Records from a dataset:

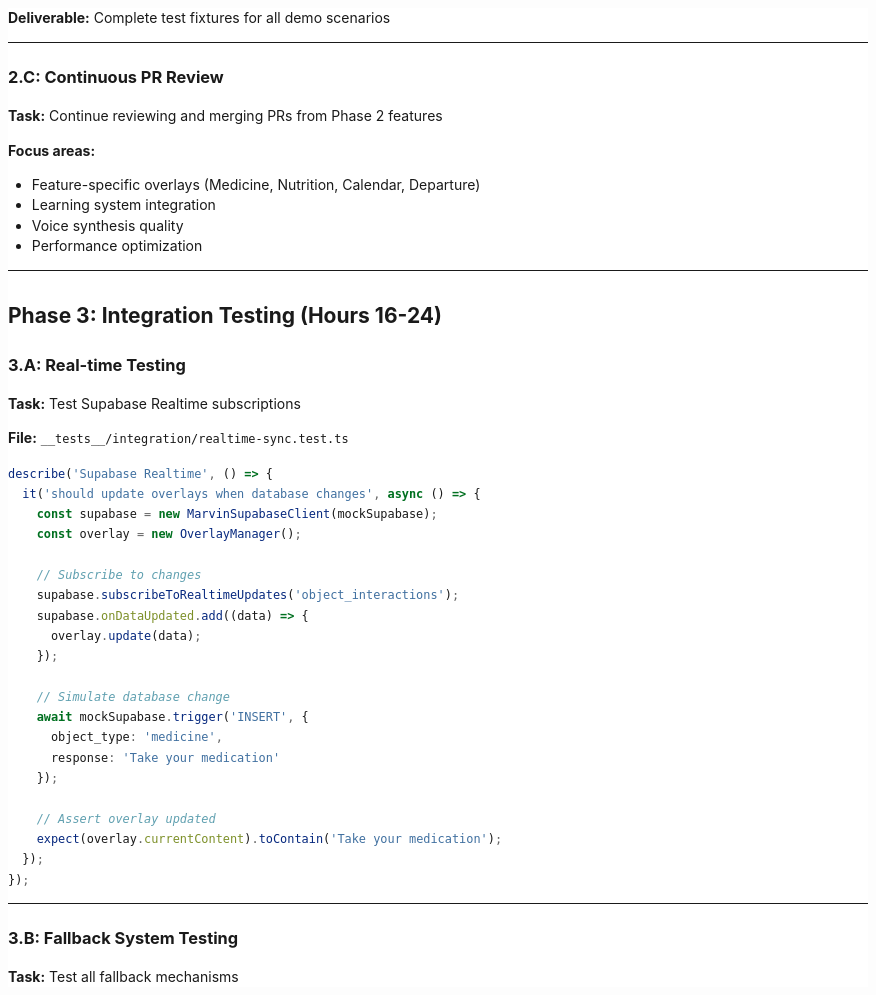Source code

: **Deliverable:** Complete test fixtures for all demo scenarios

---

### 2.C: Continuous PR Review

**Task:** Continue reviewing and merging PRs from Phase 2 features

**Focus areas:**
- Feature-specific overlays (Medicine, Nutrition, Calendar, Departure)
- Learning system integration
- Voice synthesis quality
- Performance optimization

---

## Phase 3: Integration Testing (Hours 16-24)

### 3.A: Real-time Testing

**Task:** Test Supabase Realtime subscriptions

**File:** `__tests__/integration/realtime-sync.test.ts`

```typescript
describe('Supabase Realtime', () => {
  it('should update overlays when database changes', async () => {
    const supabase = new MarvinSupabaseClient(mockSupabase);
    const overlay = new OverlayManager();
    
    // Subscribe to changes
    supabase.subscribeToRealtimeUpdates('object_interactions');
    supabase.onDataUpdated.add((data) => {
      overlay.update(data);
    });
    
    // Simulate database change
    await mockSupabase.trigger('INSERT', {
      object_type: 'medicine',
      response: 'Take your medication'
    });
    
    // Assert overlay updated
    expect(overlay.currentContent).toContain('Take your medication');
  });
});
```

---

### 3.B: Fallback System Testing

**Task:** Test all fallback mechanisms
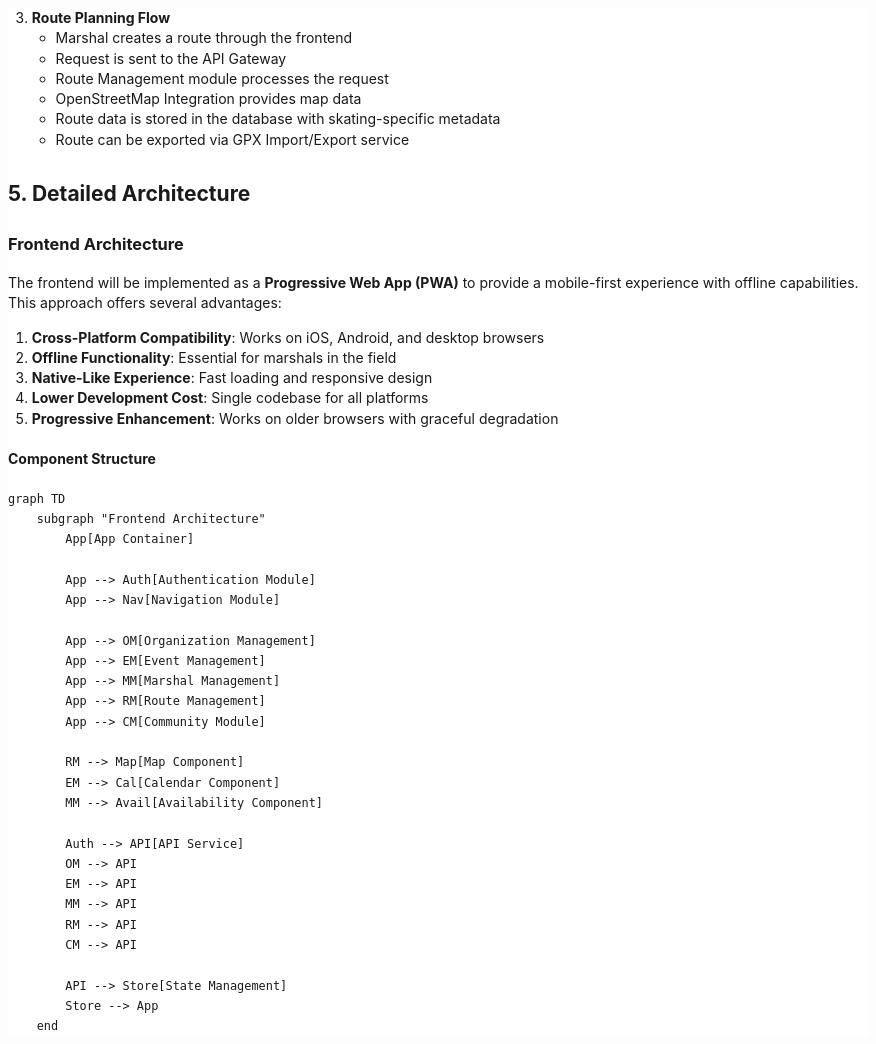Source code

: 3. **Route Planning Flow**
   - Marshal creates a route through the frontend
   - Request is sent to the API Gateway
   - Route Management module processes the request
   - OpenStreetMap Integration provides map data
   - Route data is stored in the database with skating-specific metadata
   - Route can be exported via GPX Import/Export service

## 5. Detailed Architecture

### Frontend Architecture

The frontend will be implemented as a **Progressive Web App (PWA)** to provide a mobile-first experience with offline capabilities. This approach offers several advantages:

1. **Cross-Platform Compatibility**: Works on iOS, Android, and desktop browsers
2. **Offline Functionality**: Essential for marshals in the field
3. **Native-Like Experience**: Fast loading and responsive design
4. **Lower Development Cost**: Single codebase for all platforms
5. **Progressive Enhancement**: Works on older browsers with graceful degradation

#### Component Structure

```mermaid
graph TD
    subgraph "Frontend Architecture"
        App[App Container]
        
        App --> Auth[Authentication Module]
        App --> Nav[Navigation Module]
        
        App --> OM[Organization Management]
        App --> EM[Event Management]
        App --> MM[Marshal Management]
        App --> RM[Route Management]
        App --> CM[Community Module]
        
        RM --> Map[Map Component]
        EM --> Cal[Calendar Component]
        MM --> Avail[Availability Component]
        
        Auth --> API[API Service]
        OM --> API
        EM --> API
        MM --> API
        RM --> API
        CM --> API
        
        API --> Store[State Management]
        Store --> App
    end
```
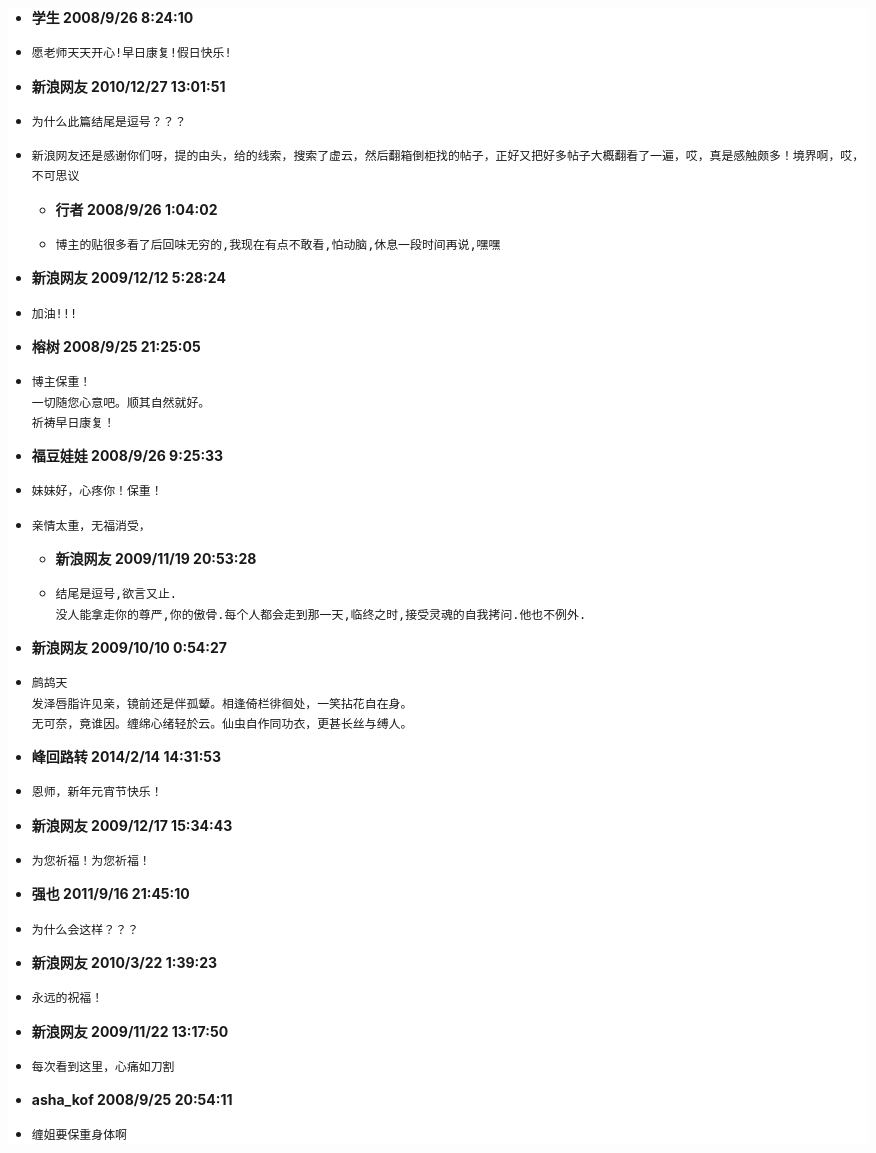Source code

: - **学生 2008/9/26 8:24:10**
- ```
  愿老师天天开心!早日康复!假日快乐!
  ```
- **新浪网友 2010/12/27 13:01:51**
- ```
  为什么此篇结尾是逗号？？？
  ```
- ```
  新浪网友还是感谢你们呀，提的由头，给的线索，搜索了虚云，然后翻箱倒柜找的帖子，正好又把好多帖子大概翻看了一遍，哎，真是感触颇多！境界啊，哎，不可思议
  ```
   - **行者 2008/9/26 1:04:02**
   - ```
     博主的贴很多看了后回味无穷的,我现在有点不敢看,怕动脑,休息一段时间再说,嘿嘿
     ```
- **新浪网友 2009/12/12 5:28:24**
- ```
  加油!!!
  ```
- **榕树 2008/9/25 21:25:05**
- ```
  博主保重！
  一切随您心意吧。顺其自然就好。
  祈祷早日康复！
  ```
- **福豆娃娃 2008/9/26 9:25:33**
- ```
  妹妹好，心疼你！保重！
  ```
- ```
  亲情太重，无福消受，
  ```
   - **新浪网友 2009/11/19 20:53:28**
   - ```
     结尾是逗号,欲言又止.
     没人能拿走你的尊严,你的傲骨.每个人都会走到那一天,临终之时,接受灵魂的自我拷问.他也不例外.
     ```
- **新浪网友 2009/10/10 0:54:27**
- ```
  鹧鸪天
  发泽唇脂许见亲，镜前还是伴孤颦。相逢倚栏徘徊处，一笑拈花自在身。
  无可奈，竟谁因。缠绵心绪轻於云。仙虫自作同功衣，更甚长丝与缚人。
  ```
- **峰回路转 2014/2/14 14:31:53**
- ```
  恩师，新年元宵节快乐！
  ```
- **新浪网友 2009/12/17 15:34:43**
- ```
  为您祈福！为您祈福！
  ```
- **强也 2011/9/16 21:45:10**
- ```
  为什么会这样？？？
  ```
- **新浪网友 2010/3/22 1:39:23**
- ```
  永远的祝福！
  ```
- **新浪网友 2009/11/22 13:17:50**
- ```
  每次看到这里，心痛如刀割
  ```
- **asha_kof 2008/9/25 20:54:11**
- ```
  缠姐要保重身体啊
  ```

• WORK TO COMPLETE:
Line count for the word "Auth": work out how many lines of the data above include it, and reply with that number alone.

• OUTPUT FOR THIS TASK:
2